For all the news coverage of facial recognition technology, it's currently just not that good.
“Traditionally, face recognition software has worked very well on what I would call highly controlled photos,” said Chris Boehnen, a program manager with the Intelligence Advanced Research Projects Activity. Those would include pictures where the subject is looking at the camera and where there is good lighting, like a drivers license, visa or mugshot picture.
When the lighting isn’t optimal, the person is looking to the side or is making different facial expressions, results are frequently unreliable.
Recognizing a person from the side is easy for people, but very hard for computers, Boehnen said. Technology can detect minor differences if the images are very similar, but trying to understand the 3-D structure of the face and understand how it changes given different poses has “long been a huge challenge.”
However, advances in both hardware and software could be brought to bear on the complex relationships between all the curves and crevices that make up an individual’s face. So IARPA, in partnership with the National Institute of Standards and Technology, sponsored a challenge for software that takes advantage of deep neural network technologies to recognize facial commonalities in what Boehnen called “unconstrained photos” -- those where the subjects were unaware of the camera or did not pose for the picture.

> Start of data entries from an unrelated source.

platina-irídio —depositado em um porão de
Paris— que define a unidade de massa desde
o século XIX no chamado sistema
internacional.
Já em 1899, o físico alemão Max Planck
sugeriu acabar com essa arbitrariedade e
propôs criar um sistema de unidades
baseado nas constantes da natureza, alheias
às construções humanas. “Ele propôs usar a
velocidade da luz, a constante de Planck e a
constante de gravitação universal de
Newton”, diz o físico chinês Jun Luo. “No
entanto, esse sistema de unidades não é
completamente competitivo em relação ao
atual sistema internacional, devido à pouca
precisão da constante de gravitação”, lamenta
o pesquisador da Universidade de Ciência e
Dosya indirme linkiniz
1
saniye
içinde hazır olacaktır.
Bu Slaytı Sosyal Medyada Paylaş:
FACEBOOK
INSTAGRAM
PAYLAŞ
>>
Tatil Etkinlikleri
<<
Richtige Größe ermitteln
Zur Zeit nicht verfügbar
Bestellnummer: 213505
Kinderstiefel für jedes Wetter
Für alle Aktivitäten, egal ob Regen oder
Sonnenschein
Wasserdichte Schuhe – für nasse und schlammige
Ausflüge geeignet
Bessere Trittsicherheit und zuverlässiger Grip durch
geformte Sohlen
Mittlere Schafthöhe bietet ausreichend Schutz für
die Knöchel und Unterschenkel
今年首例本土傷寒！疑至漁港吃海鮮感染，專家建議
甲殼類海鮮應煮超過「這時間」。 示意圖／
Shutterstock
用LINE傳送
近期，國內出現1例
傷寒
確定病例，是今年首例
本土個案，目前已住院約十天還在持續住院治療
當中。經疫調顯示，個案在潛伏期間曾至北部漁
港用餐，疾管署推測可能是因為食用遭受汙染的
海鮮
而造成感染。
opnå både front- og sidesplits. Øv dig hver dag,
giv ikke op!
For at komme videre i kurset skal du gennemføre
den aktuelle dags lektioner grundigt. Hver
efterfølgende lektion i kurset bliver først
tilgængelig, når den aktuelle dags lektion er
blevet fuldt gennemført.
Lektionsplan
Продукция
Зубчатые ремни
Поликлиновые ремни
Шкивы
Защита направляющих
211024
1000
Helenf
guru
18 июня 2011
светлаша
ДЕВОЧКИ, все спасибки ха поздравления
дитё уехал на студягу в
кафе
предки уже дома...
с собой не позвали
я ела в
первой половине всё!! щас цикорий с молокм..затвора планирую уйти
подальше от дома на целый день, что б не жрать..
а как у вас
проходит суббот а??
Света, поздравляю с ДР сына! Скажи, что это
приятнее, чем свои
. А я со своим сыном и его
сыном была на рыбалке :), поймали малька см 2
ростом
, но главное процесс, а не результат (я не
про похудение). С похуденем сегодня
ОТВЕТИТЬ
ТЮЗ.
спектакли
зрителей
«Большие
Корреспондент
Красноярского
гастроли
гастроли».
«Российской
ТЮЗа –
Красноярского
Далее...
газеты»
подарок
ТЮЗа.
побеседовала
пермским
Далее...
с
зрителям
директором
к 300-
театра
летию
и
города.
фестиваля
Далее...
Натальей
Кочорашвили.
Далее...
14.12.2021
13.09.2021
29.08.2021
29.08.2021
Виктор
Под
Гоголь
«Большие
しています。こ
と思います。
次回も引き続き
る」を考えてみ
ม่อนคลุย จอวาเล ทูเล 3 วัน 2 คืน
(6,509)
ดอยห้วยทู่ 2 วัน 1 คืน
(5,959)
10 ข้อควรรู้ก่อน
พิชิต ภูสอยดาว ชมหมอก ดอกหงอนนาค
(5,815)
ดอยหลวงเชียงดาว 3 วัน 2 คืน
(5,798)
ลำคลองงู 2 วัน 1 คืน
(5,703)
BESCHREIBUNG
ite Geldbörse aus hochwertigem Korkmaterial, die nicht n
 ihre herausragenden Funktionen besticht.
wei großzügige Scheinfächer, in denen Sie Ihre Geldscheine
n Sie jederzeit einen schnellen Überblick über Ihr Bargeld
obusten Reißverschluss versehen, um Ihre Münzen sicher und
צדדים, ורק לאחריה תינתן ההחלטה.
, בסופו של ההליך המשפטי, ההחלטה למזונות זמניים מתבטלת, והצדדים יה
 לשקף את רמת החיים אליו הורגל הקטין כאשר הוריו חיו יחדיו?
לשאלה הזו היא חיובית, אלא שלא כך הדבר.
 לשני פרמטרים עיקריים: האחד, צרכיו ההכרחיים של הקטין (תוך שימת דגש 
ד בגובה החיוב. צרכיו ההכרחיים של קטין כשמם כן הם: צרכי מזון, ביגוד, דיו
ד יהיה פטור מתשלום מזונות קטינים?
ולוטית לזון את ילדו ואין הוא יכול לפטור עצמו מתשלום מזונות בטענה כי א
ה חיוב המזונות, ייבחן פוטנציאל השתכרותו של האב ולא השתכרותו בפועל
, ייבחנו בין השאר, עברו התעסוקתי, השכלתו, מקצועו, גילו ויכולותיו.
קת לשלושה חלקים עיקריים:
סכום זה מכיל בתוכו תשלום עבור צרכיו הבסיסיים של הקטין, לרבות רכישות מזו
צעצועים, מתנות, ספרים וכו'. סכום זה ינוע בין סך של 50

For its facial recognition challenge, IARPA wanted to see improvements in three specific areas: verification accuracy, identification accuracy and speed.
Verification accuracy requires the algorithm to match two faces of the same person while correctly rejecting faces of different persons, the way the iPhone's face unlock feature works. Identification accuracy measures the software's ability to do a one-to-many search in which a face in a given photo can be matched with one from a gallery of pictures.
IARPA also wanted to see improvements in processing speed because facial recognition applications rely on large galleries of images to work. With traditional technology, the time to make a match increases as more photos are added to a gallery. The goal is constant performance, making the search time independent of gallery size.
Ntechlabs, a Russian company, had the best results in both for both identification speed and verification accuracy. Yitu, a Chinese company, had the highest-performing software for identification accuracy.
Ntechlab's CEO, Mikhail Ivanov, told GCN in an email that his company's software is currently used by law enforcement in Russia to identify criminals in CCTV footage.
“We have created a specific neural network architecture and compact and informative feature vector,” Ivanov said. “We also have training algorithms for specific ethnic, gender and age groups.”
Yitu’s technology is also used in public safety along with applications in financial services, healthcare, customs and integrated marketing, according to a release announcing its win.
IARPA is not just evaluating facial recognition technology, however. It's also developing its own.
The Janus program has provided funding to three prime contractors – the University of Maryland, Systems & Technology Research and the University of Southern California – that are also researching problems related to facial recognition within unconstrained galleries. The teams have been using creative commons photos of public figures pulled from the internet for the research, and also have been looking at video.
The four-year program ends next September, Boehnen said, but it already has produced multiple peer-reviewed publications, and some datasets and models have been opened for use by other researchers.
The goals of the program have changed over the last three years, he told GCN. The original goal for the end of phase three was a false positive rate of .01 percent. The new goal is to drive that false positive rate down to .00001 percent. That improvement is due in large part to breakthrough research published in 2012 that introduced the idea of using graphics processing units create neural networks that have 50 or 100 layers rather than one or two.
“Thanks to deep learning and GPUs, really this class of technology is chugging along at breakneck speeds,” Boehnen said.